统计能量分析（statistical energy analysis, SEA）是复杂耦合系统中、高频动力学特性计算的有力工具.本文以波传播理论和SEA的基本原理为基础,研究周期加筋板中弯曲波传播特性.分析了周期结构的频率带隙特性和加强筋对板上弯曲波的滤波特性对SEA计算结果的影响规律,发现经典SEA由于忽视了加筋板中物理上不相邻子系统间存在的能量隧穿效应,而导致响应预测结果产生最高近40 dB的误差.为了解决这一问题,本文应用高级统计能量分析（advanced statistical energy analysis, ASEA）方法,考虑能量在不相邻子系统间的传递、转移和转化的物理过程,从而大幅提高子系统响应的预测精度,将误差在大部分频段降低至小于5 dB.设计了模拟简支边界条件的加筋板振动测试实验装置,实验测试结果与有限元结果符合较好,对理论模型进行了验证。

英文摘要：

Statistical energy analysis （SEA） is widely used in predicting dynamic response of complex coupled systems.

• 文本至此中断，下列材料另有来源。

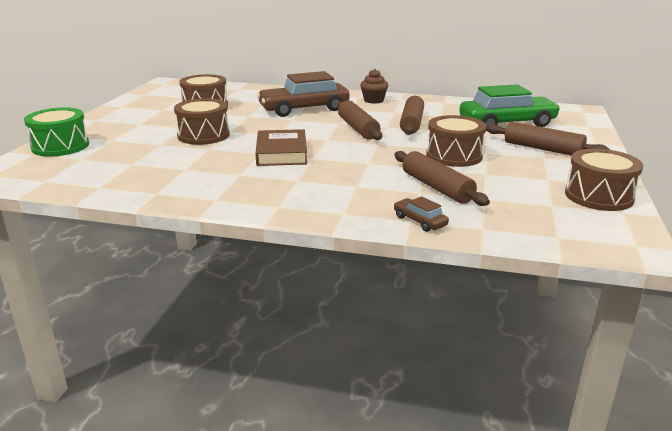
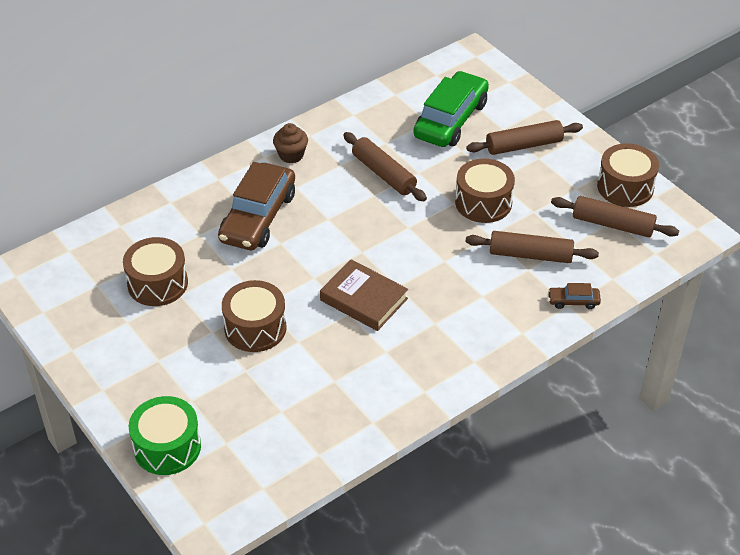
camera: 50 degrees left, 20 degrees up
brown rolling pin [338,100,382,140] -> brown rolling pin moved to [551,196,679,238]

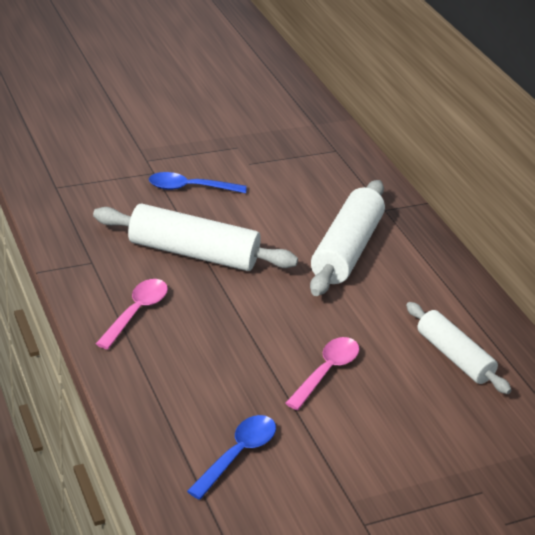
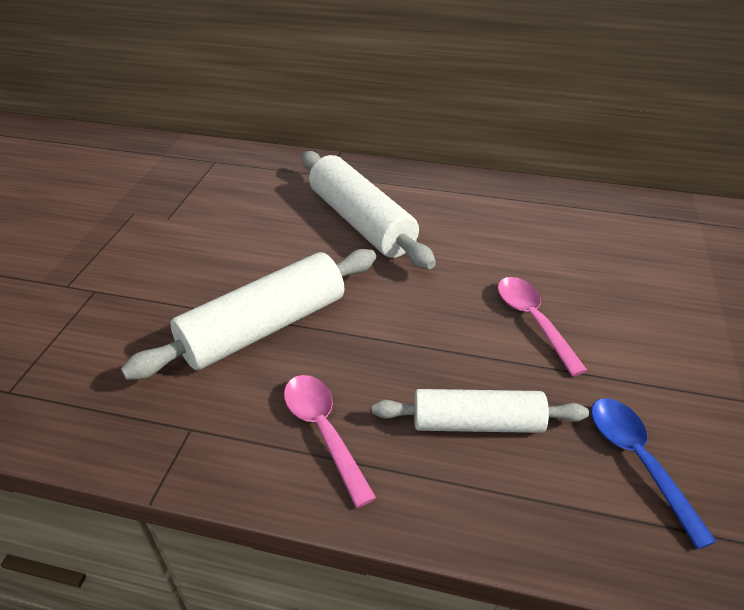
camera: 50 degrees left, 5 degrees up
blue spoon [149,172,246,193] -> none
white rolling pin [406,302,512,394] -> white rolling pin moved to [372,389,589,433]

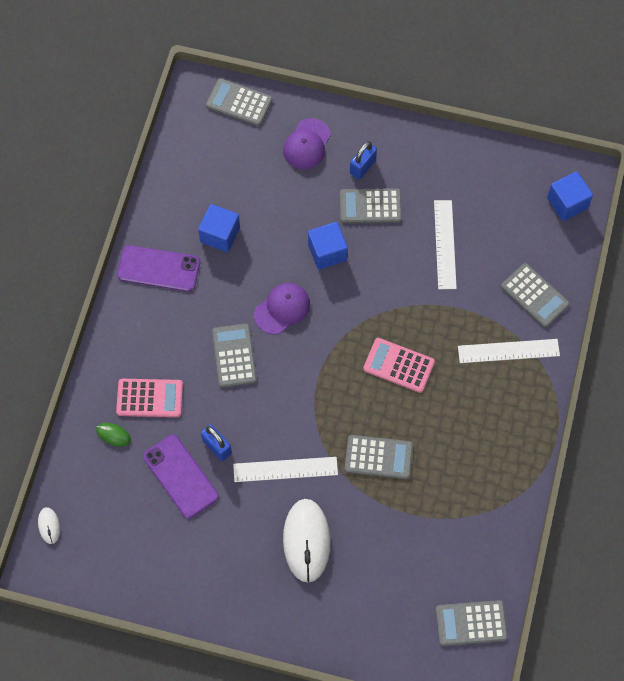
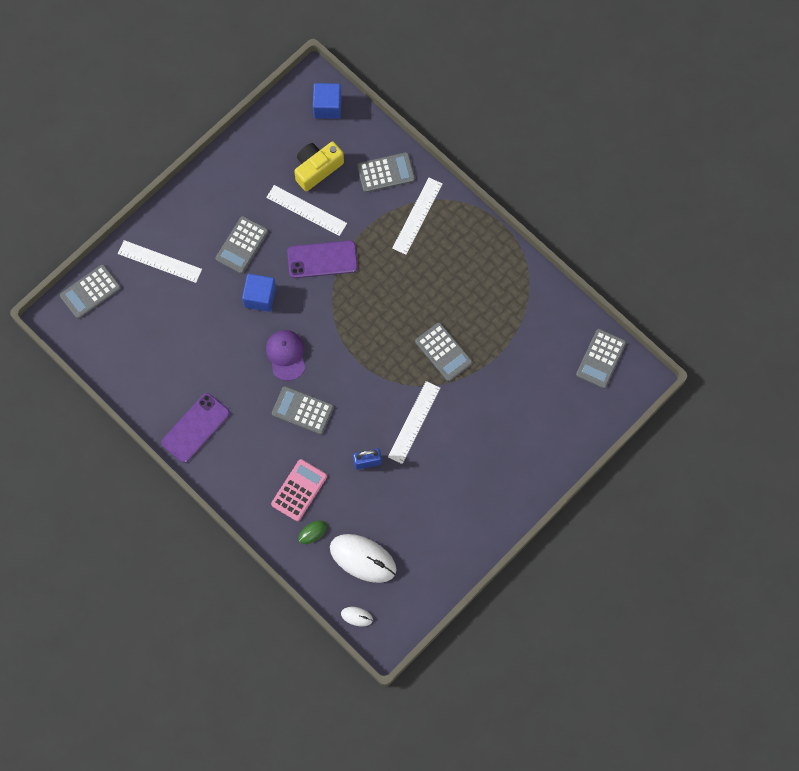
camera: 60 degrees left, 5 degrees up
purple phone [143,435,219,519] -> purple phone moved to [287,241,358,278]
blue cube [198,204,240,252] -> none
purple cap [283,118,331,169] -> white ruler [118,240,202,283]
white mouse [283,499,331,583] -> white mouse moved to [330,534,396,583]
grey calculator [345,435,413,479] -> grey calculator turned 105 degrees clockwise [415,322,473,381]
blue padlock [350,141,377,179] -> none
pink calculator [363,338,435,393] -> none
none -> yellow camera [294,142,344,191]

This paper studies the bending wave propagation in periodic rib-stiffened plates in the framework of SEA. Effect of frequency band gap property of the rib-stiffened plate and wave filtering characteristics of the stiffened ribs on the prediction results of SEA is analyzed by using the wave approach and Bloch theory. It is found that due to the fact that classic SEA ignores an energy“tunneling mechanism”between subsystems that are not physically connected, large error up to almost 40 dB is generated in the subsystems of the plate compared with the results calculated from the finite element method. This tunneling mechanism mainly results from the wave filtering effects caused by the periodic arrangement of the ribs and it plays a significant role on the subsystem response at high frequencies. However, this is not incorporated in the modelling of classic SEA thus large errors can occur. To solve this problem, an advanced statistical energy analysis （ASEA） is used to consider the transition, transmission and transport of energy between unconnected subsystems. ASEA divides the energy of each subsystem into two parts： available energy which is the modal energy that could transmit into connected subsystems, and unavailable energy that dissipates within the subsystem;therefore the energy cannot propagate further away. Then the ray tracing algorithm is used to track the power flow across subsystems. By using ASEA, the accuracy of the prediction results can be greatly improved so that the error is reduced to less than 5 dB in most frequency bands. An experimental set-up is also designed to support the plate by simulating the simply-supported boundary conditions along the edges. The test results agree well with the finite element method, and it is su？cient to validate the theoretical models.